Les militaires
Deux entomologistes ont braqué leur loupe sur ces curieux insectes baptisés « militaires ». Ils se sont consacrés à une espèce particulière, ainsi que l’indique le sous-titre : « Être officier aujourd’hui », et surtout, plus qu’à la « piétaille » des « supplétifs », à ceux qui sortent des grandes écoles, comme le rappelle la couverture semée de casoars. Encouragés par le « très moderne Sirpa » (Service d’informations et de relations publiques des armées), grâce à qui – comme chacun sait – les militaires peuvent désormais s’exprimer sans craindre le moindre retour de bâton, les auteurs ont procédé par interviews auprès d’interlocuteurs de tous grades, jusqu’à de glorieux anciens « que nous ne pouvions éviter », et dont certains sont d’ailleurs abondamment cités.
La description du milieu, minutieuse, comporte des précisions étonnantes, comme la forte proportion des yeux bleus, et accorde une large part au passé et à la tradition. Le lecteur sera stupéfait de voir développer à longueur de page le thème de l’« officier républicain » comme la persistance d’une querelle que chacun croyait éteinte depuis la Marne ! À moins que le fait d’« occuper ses loisirs à peindre des cavaliers de la Grande Armée » soit considéré comme un trait révélateur… Cette armée « peu républicaine » (p. 68) conserve certes le culte du héros aristocrate, tel ce Bournazel deux fois légendaire (p. 66), mais, depuis qu’après l’Algérie « un silence inconnu jusqu’alors s’abattit dans les casernes », l’institution est légaliste ; surtout après la « lune de miel des années Hernu », nul risque de « pronunciamento à l’horizon ».
La qualité s’est améliorée.
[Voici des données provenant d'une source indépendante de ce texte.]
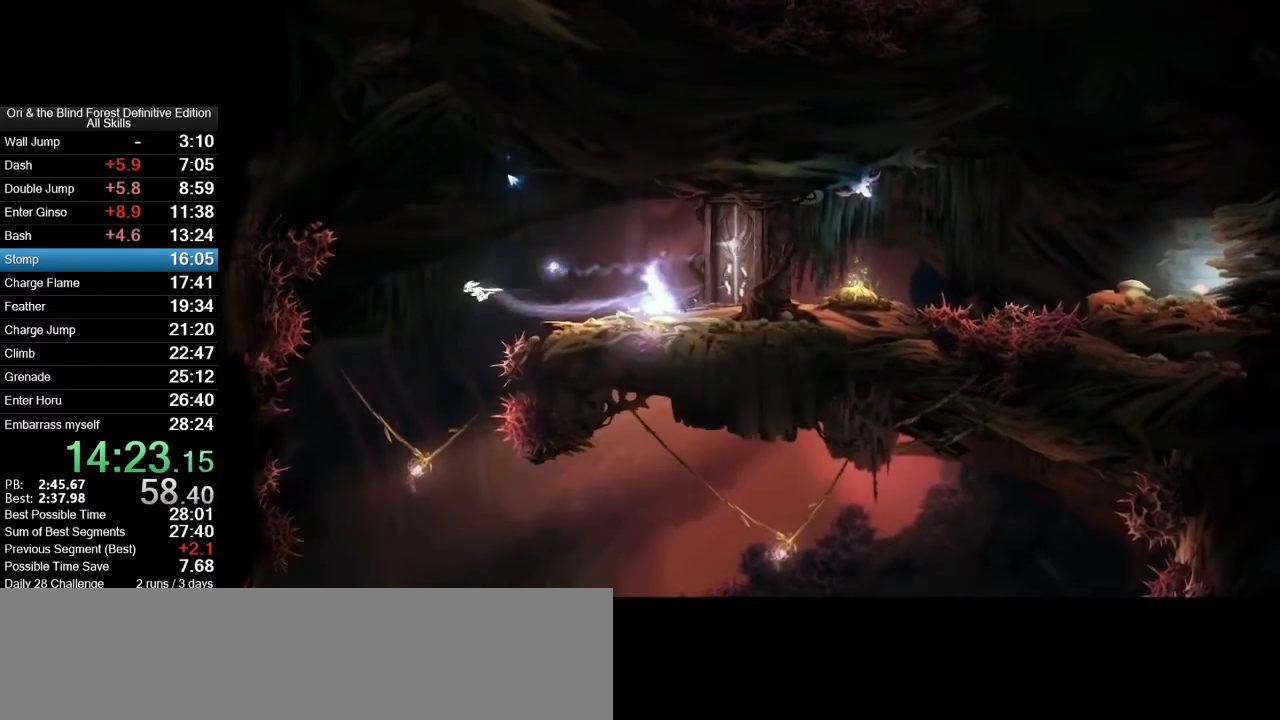
{"keys": ["a"], "mouse": [], "events": [[250, "a", "down"], [383, "space", "down"], [483, "space", "up"]]}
Les écoles d’officiers ne sont plus les « repaires de cancres » qu’elles furent apparemment naguère. La réforme de Saint-Cyr et celle de Navale ont permis d’échapper à la médiocrité. La preuve : « On demande aujourd’hui aux officiers de lire Le Monde, ce qui est évidemment une bonne chose ».
La carrière comporte des passages critiques : le classement de sortie, les perspectives limitées, voire les frustrations, de la promotion interne pour ceux qui ne sont pas entrés par la grande porte, le pont aux ânes de l’École de guerre, les temps de commandement qui restent exaltants, enfin, pour un petit nombre, la « démangeaison au niveau des avant-bras », annonciatrice des étoiles. Ultérieurement, les meilleurs, succombant à l’affectueuse insistance du ministre, se laissent aller à accepter un fauteuil de président-directeur général et alimentent le « fameux complexe militaro-industriel » ; d’autres doivent se contenter d’un strapontin : à d’autres enfin, on n’offre rien du tout. Avant ces préoccupations terminales (encore que, dans le paragraphe intitulé « Les sirènes du civil », se manifeste un mélange entre « pantouflage » à partir du sommet de la pyramide et « reconversion » à mi-parcours en vue d’une seconde carrière), « rien n’est jamais acquis » ; au moindre accroc, la fusée quitte sa trajectoire. Et voilà comment « au mois de septembre 1989, la nouvelle éclate comme un coup de tonnerre : le général Pinatel rend son képi ! »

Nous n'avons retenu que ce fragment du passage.